Councillor of the City of Greater Bendigo for Epsom Ward
- Incumbent
- Assumed office 15 November 2024

Mayor of the City of Greater Bendigo
- In office 2021 – 11 November 2025
- Deputy: Matthew Evans; Jennifer Alden; Abhishek Awasthi;
- Preceded by: Jennifer Alden
- Succeeded by: Thomas Prince

Deputy Mayor of the City of Greater Bendigo
- In office 2020–2021
- Preceded by: Matt Emond
- Succeeded by: Matthew Evans

Councillor of the City of Greater Bendigo for Whipstick Ward
- In office 2016–2024

Personal details
- Party: Independent
- Awards: MAV's Mayor Emeritus Award (2024)

= Andrea Metcalf =

Bendigo politician

Andrea Metcalf is an Australian politician who served as the mayor of the City of Greater Bendigo from 2021 to 2025 and has served as a councillor since 2016.

==Early life and career==
Before her election to the council, Metcalf worked for Centrelink.

==Political career==
Metcalf was first elected to Greater Bendigo City Council in the 2016 Victorian local elections, where she received 13.21% of the primary vote in Whipstick Ward. She retained her seat at the 2020 Victorian local elections with 19.43% of the primary vote.

In 2020, Metcalf was elected as Deputy Mayor of Bendigo, serving under Mayor Jennifer Alden.
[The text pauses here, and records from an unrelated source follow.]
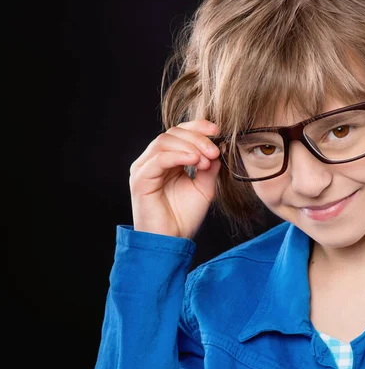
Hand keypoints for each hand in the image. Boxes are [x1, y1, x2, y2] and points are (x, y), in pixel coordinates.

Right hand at [129, 119, 221, 238]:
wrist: (171, 241)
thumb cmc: (184, 217)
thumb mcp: (204, 187)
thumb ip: (210, 166)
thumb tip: (220, 145)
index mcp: (166, 160)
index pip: (179, 132)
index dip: (198, 127)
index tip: (218, 131)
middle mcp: (152, 161)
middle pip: (172, 133)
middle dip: (197, 138)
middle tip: (214, 152)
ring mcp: (144, 169)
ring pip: (164, 141)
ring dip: (190, 146)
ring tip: (206, 160)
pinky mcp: (140, 179)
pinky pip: (159, 158)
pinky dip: (178, 155)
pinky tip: (195, 161)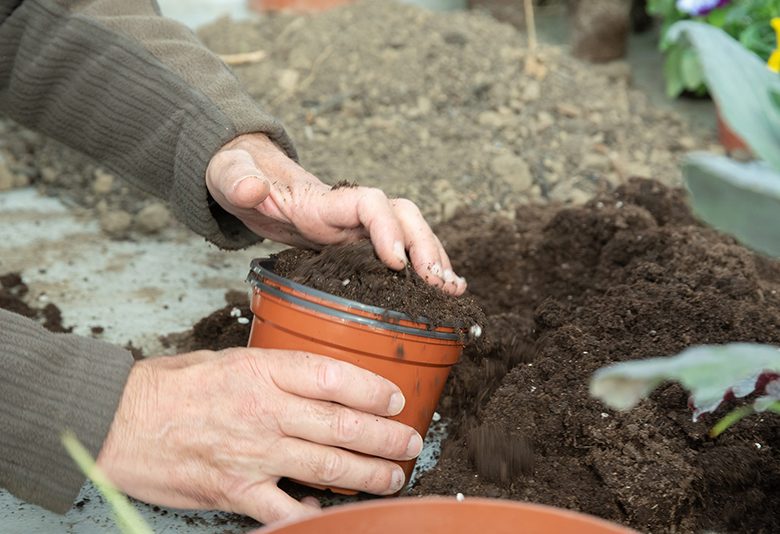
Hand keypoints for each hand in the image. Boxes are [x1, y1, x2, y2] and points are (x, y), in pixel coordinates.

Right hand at [97, 348, 422, 523]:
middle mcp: (266, 411)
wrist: (117, 420)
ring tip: (394, 475)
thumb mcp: (225, 358)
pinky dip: (315, 514)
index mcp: (264, 372)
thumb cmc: (169, 386)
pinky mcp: (236, 489)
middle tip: (411, 442)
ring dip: (368, 473)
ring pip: (326, 465)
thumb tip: (313, 378)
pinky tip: (340, 515)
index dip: (373, 390)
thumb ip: (271, 370)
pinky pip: (286, 507)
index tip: (395, 399)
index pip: (334, 377)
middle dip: (385, 436)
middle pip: (341, 424)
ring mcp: (254, 453)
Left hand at [205, 133, 466, 295]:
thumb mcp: (228, 175)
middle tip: (439, 282)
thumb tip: (251, 188)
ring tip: (454, 289)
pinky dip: (423, 266)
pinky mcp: (357, 241)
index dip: (387, 228)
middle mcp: (349, 209)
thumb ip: (238, 179)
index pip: (369, 203)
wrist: (246, 178)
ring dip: (435, 258)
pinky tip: (440, 290)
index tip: (395, 260)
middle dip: (426, 246)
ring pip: (410, 232)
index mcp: (322, 199)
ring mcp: (356, 225)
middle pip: (403, 215)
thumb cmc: (239, 176)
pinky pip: (401, 251)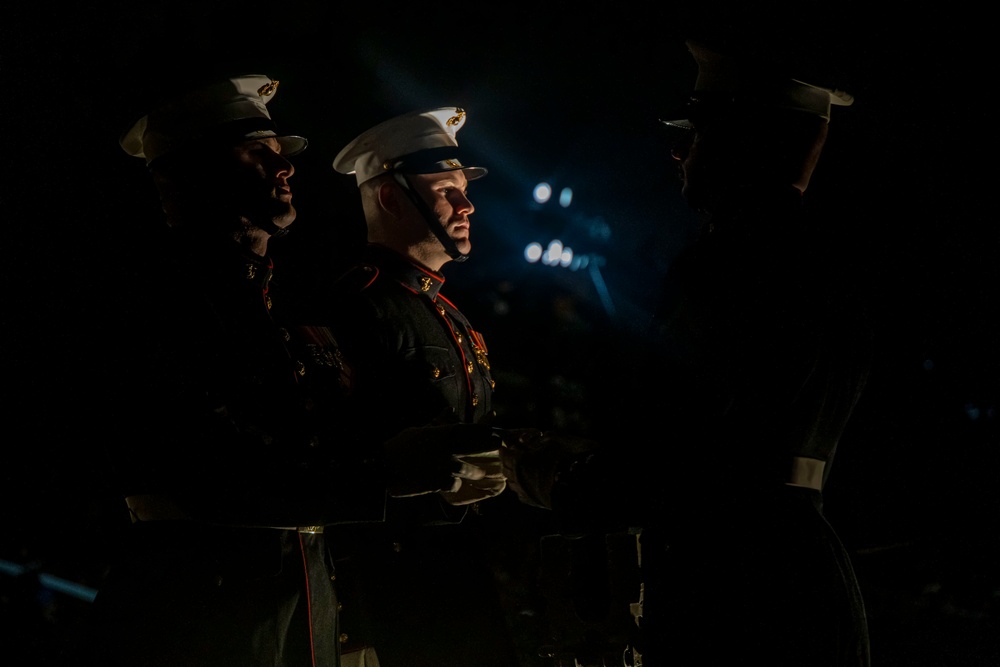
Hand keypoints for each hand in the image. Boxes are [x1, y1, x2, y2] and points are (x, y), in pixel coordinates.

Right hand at [382, 422, 502, 498]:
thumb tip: (451, 411)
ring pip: (468, 469)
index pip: (469, 429)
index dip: (484, 428)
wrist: (387, 464)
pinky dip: (456, 484)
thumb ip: (439, 422)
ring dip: (475, 471)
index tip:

In 2021, Metcalf was elected as mayor by the council, with Matthew Evans as her deputy. She was re-elected for a second term as mayor in 2022, with former mayor Alden elected as her deputy, winning the mayoral bid against Evans. In 2023, Metcalf was selected to be on the Local Government Mayoral Advisory Panel to advise the state government on local government issues. In 2023, she was re-elected for a third term as mayor, with Evans returning as deputy.
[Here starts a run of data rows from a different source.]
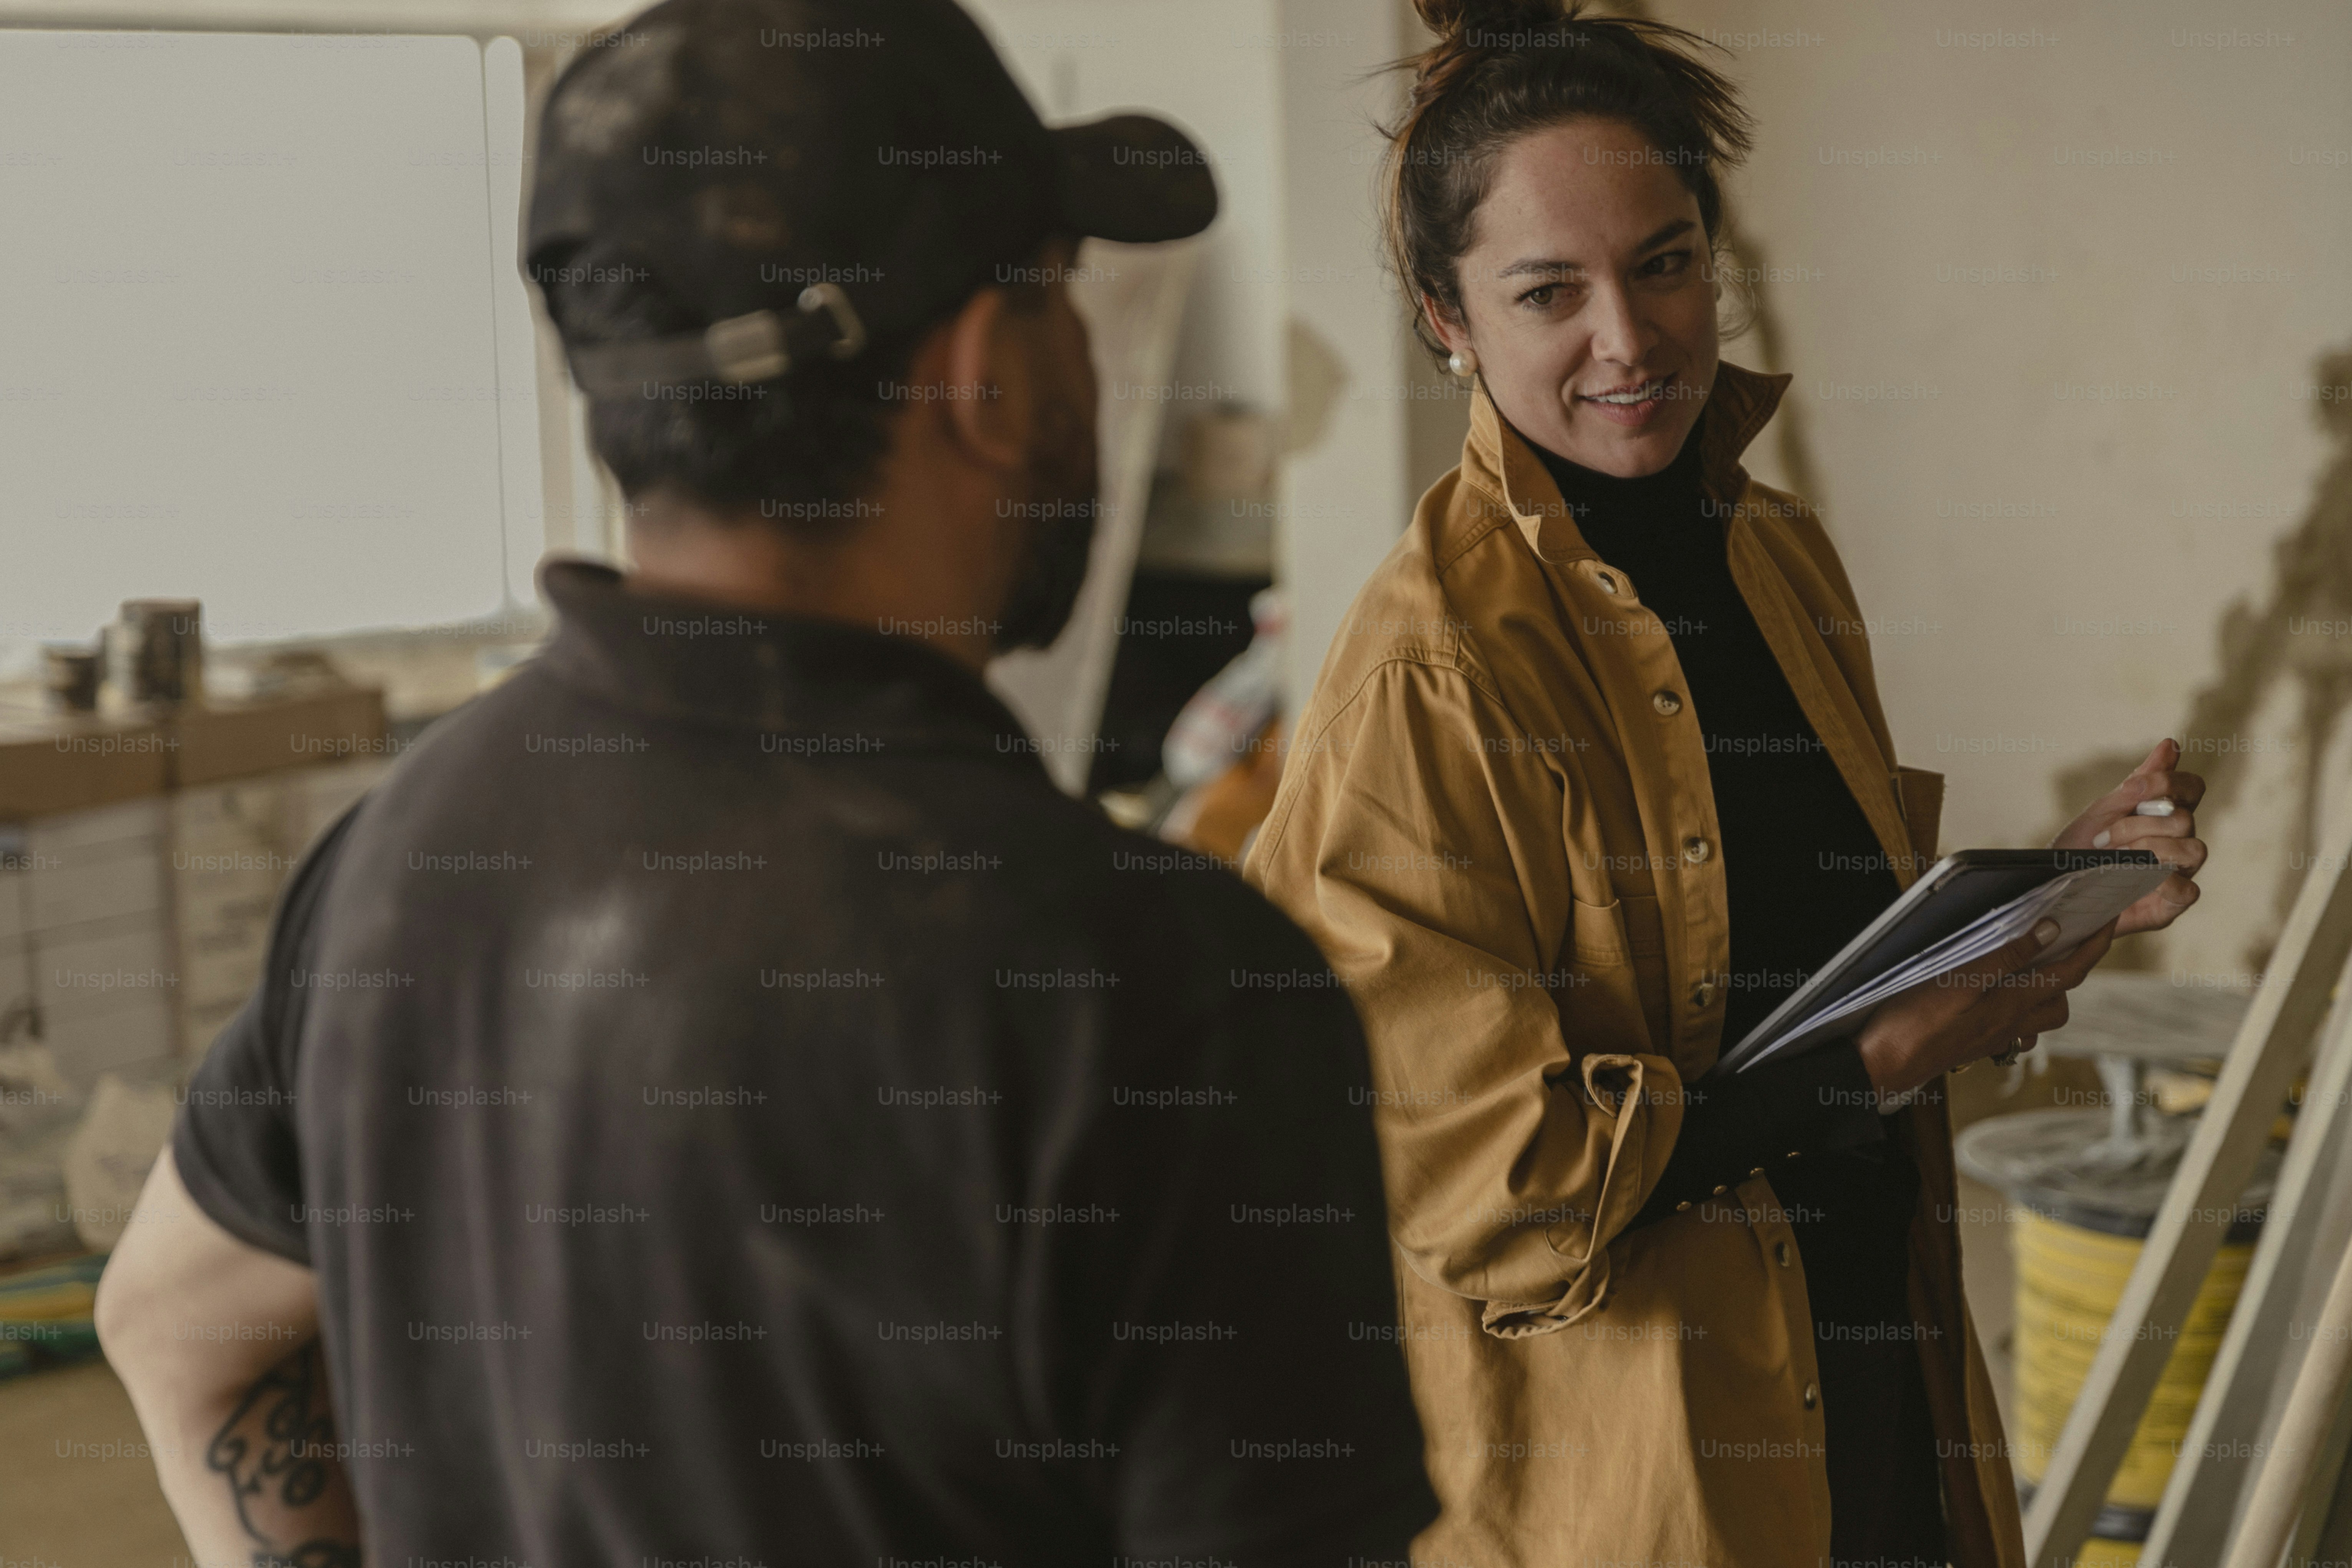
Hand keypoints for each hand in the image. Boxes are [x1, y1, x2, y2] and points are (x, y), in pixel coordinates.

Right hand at [1854, 916, 2116, 1096]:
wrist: (1882, 1066)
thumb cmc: (1913, 1022)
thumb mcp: (1958, 978)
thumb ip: (2005, 955)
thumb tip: (2049, 931)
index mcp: (2013, 1004)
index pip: (2069, 971)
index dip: (2094, 945)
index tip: (2109, 920)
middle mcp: (2011, 1024)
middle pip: (2061, 998)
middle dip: (2071, 968)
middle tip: (2064, 938)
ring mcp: (1993, 1037)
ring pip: (2039, 1015)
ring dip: (2045, 989)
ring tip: (2029, 961)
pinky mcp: (1974, 1044)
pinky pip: (2014, 1027)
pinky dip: (2018, 1008)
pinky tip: (1997, 994)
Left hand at [2052, 738, 2207, 936]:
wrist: (2055, 889)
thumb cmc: (2080, 848)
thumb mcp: (2103, 811)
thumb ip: (2139, 782)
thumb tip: (2171, 744)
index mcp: (2166, 814)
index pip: (2192, 787)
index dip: (2167, 782)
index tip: (2129, 790)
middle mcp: (2180, 841)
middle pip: (2184, 819)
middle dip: (2138, 824)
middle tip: (2103, 838)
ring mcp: (2179, 872)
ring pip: (2193, 850)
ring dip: (2149, 850)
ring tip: (2115, 859)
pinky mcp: (2172, 903)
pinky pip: (2188, 890)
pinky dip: (2162, 882)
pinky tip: (2135, 880)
In February 2024, Metcalf participated in an official visit to Portugal to attend the UNESCO Creative Cities Network conference, representing Bendigo in its capacity as a designated City of Gastronomy.

In the 2024 Victorian local elections, due to the introduction of single-member wards, Metcalf transferred to the Epsom Ward, which went uncontested. She was re-elected as mayor by the new council with newly elected councillor Abhishek Awasthi serving as deputy mayor.

In 2024, Metcalf received the MAV's Mayor Emeritus Award for completing three full terms as mayor.